If we have to look only to Claim petitions for purpose of finding but the maintainability and jurisdiction, in the background of the wider meaning given to 'arising out of the use of motor vehicle', there could be no doubt that the accident as set up by the claimants is "arising out of the use of motor vehicle.
9. What was urged by Sri H.G. Ramesh was that whether the accident has taken place as stated by the claimants or whether it has occurred as stated by the respondents is a disputed question of fact and only after resolving the said dispute, the Court could record a finding on the maintainability of the petition.
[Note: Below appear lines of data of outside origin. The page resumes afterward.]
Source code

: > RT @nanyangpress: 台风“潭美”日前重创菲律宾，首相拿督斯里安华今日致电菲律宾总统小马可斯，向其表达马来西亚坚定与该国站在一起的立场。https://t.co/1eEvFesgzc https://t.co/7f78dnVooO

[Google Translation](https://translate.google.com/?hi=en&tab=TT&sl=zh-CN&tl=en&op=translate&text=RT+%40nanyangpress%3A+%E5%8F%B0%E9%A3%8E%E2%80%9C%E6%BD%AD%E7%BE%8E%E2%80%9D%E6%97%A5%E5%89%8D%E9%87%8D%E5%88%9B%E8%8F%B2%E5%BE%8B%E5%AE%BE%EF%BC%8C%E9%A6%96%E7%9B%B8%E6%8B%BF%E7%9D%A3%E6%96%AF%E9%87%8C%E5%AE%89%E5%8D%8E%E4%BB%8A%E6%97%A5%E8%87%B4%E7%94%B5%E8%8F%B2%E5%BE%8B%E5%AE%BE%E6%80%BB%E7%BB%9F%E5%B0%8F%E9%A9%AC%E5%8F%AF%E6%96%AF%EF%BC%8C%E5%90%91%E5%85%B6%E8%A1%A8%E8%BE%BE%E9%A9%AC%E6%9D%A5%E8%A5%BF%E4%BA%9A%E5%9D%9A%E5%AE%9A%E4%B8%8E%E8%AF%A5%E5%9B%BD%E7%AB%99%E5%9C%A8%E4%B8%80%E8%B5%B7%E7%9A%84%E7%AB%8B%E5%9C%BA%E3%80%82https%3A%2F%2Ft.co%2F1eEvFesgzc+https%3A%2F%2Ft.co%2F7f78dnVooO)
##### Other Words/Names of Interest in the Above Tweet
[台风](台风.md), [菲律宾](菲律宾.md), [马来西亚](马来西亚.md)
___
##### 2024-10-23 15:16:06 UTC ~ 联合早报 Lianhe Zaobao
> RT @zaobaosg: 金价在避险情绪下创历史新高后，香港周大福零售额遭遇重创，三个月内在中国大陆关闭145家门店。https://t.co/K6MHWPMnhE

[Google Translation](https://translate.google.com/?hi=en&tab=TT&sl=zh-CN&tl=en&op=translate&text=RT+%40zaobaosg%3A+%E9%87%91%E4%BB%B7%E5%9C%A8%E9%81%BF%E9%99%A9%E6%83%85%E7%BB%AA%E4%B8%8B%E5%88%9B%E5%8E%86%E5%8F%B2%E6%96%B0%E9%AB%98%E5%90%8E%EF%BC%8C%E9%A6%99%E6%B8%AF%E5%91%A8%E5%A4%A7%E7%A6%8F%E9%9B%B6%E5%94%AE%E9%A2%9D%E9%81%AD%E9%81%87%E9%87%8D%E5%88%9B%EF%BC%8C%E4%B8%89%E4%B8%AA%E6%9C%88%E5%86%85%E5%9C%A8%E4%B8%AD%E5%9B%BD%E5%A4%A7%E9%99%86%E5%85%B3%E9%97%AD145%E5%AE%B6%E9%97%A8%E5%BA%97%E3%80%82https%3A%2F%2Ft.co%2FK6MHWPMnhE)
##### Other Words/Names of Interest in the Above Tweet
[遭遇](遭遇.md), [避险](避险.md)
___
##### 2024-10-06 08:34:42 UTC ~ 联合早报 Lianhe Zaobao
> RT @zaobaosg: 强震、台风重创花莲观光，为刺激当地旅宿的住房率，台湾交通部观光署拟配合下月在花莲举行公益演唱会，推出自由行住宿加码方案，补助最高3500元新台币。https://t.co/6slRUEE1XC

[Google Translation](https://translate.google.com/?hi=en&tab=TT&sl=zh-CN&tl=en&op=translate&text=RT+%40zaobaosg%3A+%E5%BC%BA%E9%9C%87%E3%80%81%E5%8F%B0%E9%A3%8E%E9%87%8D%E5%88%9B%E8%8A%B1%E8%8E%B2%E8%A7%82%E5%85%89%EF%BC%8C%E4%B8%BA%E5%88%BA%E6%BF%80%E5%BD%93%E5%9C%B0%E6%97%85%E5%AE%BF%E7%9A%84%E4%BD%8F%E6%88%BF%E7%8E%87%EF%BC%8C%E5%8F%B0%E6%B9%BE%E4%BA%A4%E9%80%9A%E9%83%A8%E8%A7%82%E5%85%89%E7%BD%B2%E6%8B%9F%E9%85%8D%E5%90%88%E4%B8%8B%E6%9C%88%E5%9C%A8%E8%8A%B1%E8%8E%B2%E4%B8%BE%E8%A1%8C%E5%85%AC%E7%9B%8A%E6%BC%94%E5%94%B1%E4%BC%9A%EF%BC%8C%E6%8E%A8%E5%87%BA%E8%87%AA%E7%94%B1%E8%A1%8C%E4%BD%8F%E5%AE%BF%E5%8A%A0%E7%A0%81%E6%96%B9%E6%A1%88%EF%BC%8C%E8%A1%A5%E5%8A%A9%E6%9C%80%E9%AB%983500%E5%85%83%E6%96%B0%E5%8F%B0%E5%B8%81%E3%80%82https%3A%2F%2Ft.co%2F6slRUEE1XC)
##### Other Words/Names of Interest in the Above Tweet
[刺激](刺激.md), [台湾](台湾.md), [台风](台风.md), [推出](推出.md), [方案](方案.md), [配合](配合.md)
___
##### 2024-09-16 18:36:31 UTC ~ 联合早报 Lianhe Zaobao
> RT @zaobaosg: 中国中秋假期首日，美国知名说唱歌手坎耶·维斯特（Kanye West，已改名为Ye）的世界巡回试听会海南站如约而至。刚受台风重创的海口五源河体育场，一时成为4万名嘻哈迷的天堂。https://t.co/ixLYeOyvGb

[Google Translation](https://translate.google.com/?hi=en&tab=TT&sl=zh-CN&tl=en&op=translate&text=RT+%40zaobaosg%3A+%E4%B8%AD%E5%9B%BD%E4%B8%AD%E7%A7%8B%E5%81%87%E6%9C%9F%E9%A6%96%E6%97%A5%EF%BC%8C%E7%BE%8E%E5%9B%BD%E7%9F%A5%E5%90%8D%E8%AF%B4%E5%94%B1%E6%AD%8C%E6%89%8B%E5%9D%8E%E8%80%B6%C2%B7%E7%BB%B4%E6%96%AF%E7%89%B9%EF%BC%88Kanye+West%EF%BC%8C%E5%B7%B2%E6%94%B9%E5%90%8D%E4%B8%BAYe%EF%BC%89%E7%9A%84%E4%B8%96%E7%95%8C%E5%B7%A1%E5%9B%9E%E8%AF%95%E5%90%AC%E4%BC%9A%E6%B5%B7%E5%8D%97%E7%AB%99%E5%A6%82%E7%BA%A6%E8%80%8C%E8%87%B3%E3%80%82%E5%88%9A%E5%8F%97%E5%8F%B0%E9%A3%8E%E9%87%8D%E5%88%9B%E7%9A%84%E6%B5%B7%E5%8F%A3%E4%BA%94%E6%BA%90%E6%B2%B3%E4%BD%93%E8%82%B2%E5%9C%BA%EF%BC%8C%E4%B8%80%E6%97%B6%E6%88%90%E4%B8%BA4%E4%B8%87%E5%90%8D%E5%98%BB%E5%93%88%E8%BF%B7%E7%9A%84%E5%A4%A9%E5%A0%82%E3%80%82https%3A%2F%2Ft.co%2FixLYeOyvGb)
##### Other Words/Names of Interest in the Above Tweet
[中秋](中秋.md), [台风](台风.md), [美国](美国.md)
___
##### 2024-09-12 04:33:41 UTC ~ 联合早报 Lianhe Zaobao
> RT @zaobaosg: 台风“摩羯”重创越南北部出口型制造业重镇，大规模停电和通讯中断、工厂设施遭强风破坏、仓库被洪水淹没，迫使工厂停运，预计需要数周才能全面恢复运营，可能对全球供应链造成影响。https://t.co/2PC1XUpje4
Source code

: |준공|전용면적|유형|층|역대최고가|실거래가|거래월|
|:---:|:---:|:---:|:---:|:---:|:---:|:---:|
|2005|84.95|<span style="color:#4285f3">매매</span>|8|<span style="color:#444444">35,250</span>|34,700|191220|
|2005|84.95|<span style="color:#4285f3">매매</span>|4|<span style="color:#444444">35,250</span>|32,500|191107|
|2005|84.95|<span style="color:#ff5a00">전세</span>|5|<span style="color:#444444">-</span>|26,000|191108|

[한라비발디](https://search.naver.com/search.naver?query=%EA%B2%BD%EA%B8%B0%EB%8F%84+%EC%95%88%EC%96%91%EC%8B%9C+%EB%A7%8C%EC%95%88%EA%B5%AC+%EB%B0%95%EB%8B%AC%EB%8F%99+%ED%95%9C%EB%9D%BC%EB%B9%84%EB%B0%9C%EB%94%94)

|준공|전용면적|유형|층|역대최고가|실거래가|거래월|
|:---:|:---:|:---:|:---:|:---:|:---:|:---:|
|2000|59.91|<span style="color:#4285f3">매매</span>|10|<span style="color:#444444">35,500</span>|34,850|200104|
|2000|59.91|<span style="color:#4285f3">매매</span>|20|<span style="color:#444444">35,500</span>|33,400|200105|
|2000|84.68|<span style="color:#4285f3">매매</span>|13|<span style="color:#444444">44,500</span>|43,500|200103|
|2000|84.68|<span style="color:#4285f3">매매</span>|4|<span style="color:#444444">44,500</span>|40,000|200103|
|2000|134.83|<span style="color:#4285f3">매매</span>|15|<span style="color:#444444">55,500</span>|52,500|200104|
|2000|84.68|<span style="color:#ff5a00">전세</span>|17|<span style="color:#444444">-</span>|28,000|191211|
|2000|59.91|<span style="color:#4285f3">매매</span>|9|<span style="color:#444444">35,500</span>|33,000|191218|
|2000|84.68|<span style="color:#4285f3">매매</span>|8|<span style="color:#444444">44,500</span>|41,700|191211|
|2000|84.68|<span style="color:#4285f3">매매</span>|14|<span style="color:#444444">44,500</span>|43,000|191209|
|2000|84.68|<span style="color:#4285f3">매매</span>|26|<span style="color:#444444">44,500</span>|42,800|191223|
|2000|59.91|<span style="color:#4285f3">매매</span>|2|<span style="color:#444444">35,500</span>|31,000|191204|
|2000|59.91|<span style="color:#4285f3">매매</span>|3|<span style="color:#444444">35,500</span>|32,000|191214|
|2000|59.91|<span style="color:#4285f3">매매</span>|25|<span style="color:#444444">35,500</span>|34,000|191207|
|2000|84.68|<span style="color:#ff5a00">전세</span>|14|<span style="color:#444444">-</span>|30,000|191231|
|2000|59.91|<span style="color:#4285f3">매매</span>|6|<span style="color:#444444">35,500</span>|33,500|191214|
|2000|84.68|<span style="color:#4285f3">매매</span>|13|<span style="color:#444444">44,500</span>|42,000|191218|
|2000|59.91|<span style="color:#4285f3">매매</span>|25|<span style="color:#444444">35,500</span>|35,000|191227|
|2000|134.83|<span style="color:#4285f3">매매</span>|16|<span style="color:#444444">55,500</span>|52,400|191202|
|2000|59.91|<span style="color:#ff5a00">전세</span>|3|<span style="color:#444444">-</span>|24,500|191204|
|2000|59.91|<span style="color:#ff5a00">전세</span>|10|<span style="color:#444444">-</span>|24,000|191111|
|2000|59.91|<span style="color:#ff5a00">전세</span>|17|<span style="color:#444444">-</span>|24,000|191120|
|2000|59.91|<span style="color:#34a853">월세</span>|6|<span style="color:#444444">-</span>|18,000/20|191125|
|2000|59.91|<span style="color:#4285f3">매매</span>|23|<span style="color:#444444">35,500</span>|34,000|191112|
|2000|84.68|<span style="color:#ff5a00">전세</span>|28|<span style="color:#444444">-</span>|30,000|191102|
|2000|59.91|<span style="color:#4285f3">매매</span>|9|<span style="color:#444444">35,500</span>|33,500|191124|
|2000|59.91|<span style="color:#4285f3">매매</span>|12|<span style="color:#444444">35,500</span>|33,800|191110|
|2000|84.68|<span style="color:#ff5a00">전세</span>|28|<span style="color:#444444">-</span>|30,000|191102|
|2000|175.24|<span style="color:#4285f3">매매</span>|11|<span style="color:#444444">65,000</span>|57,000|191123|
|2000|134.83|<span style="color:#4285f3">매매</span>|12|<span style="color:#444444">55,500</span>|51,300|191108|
In our opinion the plea raised by the respondents has a bearing only on the question of actionable negligence and quantum of compensation to be awarded, but is not germane to the question of the jurisdiction of the Tribunal to adjudicate the Claim; which as held above depends entirely in the averments in the Claim petition.
10. In the result, the orders passed in all these cases dismissing the petitions are set aside and on the other hand it is held that the Tribunal has the jurisdiction to entertain these petitions and the cases are remitted back to its file with a direction to afford opportunity to both sides to adduce evidence on the disputed, questions of fact namely, actionable negligence and quantum and thereafter to dispose of the cases according to law.
The appeals are allowed only to me extent indicated above.
11. The parties were represented by Counsel, are directed to appear before the Court below on 17th January 1992 without further notice. If any of the parties remain underrepresented on the said day, the Court shall take steps for issue of notice only to such parties and give further date of hearing.